Entries from a dataset

>>>

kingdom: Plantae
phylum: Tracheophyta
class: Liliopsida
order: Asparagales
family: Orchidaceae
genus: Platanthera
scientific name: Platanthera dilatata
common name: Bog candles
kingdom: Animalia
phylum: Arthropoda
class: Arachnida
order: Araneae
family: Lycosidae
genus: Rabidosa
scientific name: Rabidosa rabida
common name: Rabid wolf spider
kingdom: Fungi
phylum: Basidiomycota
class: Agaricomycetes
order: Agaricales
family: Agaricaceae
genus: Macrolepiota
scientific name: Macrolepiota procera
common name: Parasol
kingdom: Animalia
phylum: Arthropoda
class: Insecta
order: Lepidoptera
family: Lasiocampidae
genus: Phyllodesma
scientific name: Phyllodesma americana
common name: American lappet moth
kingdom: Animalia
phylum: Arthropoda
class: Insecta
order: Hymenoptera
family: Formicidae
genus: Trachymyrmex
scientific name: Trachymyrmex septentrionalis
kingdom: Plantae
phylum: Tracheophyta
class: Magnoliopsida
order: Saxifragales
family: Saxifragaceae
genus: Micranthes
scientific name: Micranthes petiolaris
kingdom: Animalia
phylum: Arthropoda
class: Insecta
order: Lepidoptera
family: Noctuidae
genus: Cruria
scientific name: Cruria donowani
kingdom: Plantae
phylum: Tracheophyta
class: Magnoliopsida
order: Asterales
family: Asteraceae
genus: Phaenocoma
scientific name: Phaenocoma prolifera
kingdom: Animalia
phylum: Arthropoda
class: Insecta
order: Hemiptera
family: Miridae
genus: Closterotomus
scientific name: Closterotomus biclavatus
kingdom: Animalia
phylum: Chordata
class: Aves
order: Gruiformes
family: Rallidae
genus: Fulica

<<<

* Task instructions: Reproduce every row above line for line, with no changes.

* Full answer:
kingdom: Plantae
phylum: Tracheophyta
class: Liliopsida
order: Asparagales
family: Orchidaceae
genus: Platanthera
scientific name: Platanthera dilatata
common name: Bog candles
kingdom: Animalia
phylum: Arthropoda
class: Arachnida
order: Araneae
family: Lycosidae
genus: Rabidosa
scientific name: Rabidosa rabida
common name: Rabid wolf spider
kingdom: Fungi
phylum: Basidiomycota
class: Agaricomycetes
order: Agaricales
family: Agaricaceae
genus: Macrolepiota
scientific name: Macrolepiota procera
common name: Parasol
kingdom: Animalia
phylum: Arthropoda
class: Insecta
order: Lepidoptera
family: Lasiocampidae
genus: Phyllodesma
scientific name: Phyllodesma americana
common name: American lappet moth
kingdom: Animalia
phylum: Arthropoda
class: Insecta
order: Hymenoptera
family: Formicidae
genus: Trachymyrmex
scientific name: Trachymyrmex septentrionalis
kingdom: Plantae
phylum: Tracheophyta
class: Magnoliopsida
order: Saxifragales
family: Saxifragaceae
genus: Micranthes
scientific name: Micranthes petiolaris
kingdom: Animalia
phylum: Arthropoda
class: Insecta
order: Lepidoptera
family: Noctuidae
genus: Cruria
scientific name: Cruria donowani
kingdom: Plantae
phylum: Tracheophyta
class: Magnoliopsida
order: Asterales
family: Asteraceae
genus: Phaenocoma
scientific name: Phaenocoma prolifera
kingdom: Animalia
phylum: Arthropoda
class: Insecta
order: Hemiptera
family: Miridae
genus: Closterotomus
scientific name: Closterotomus biclavatus
kingdom: Animalia
phylum: Chordata
class: Aves
order: Gruiformes
family: Rallidae
genus: Fulica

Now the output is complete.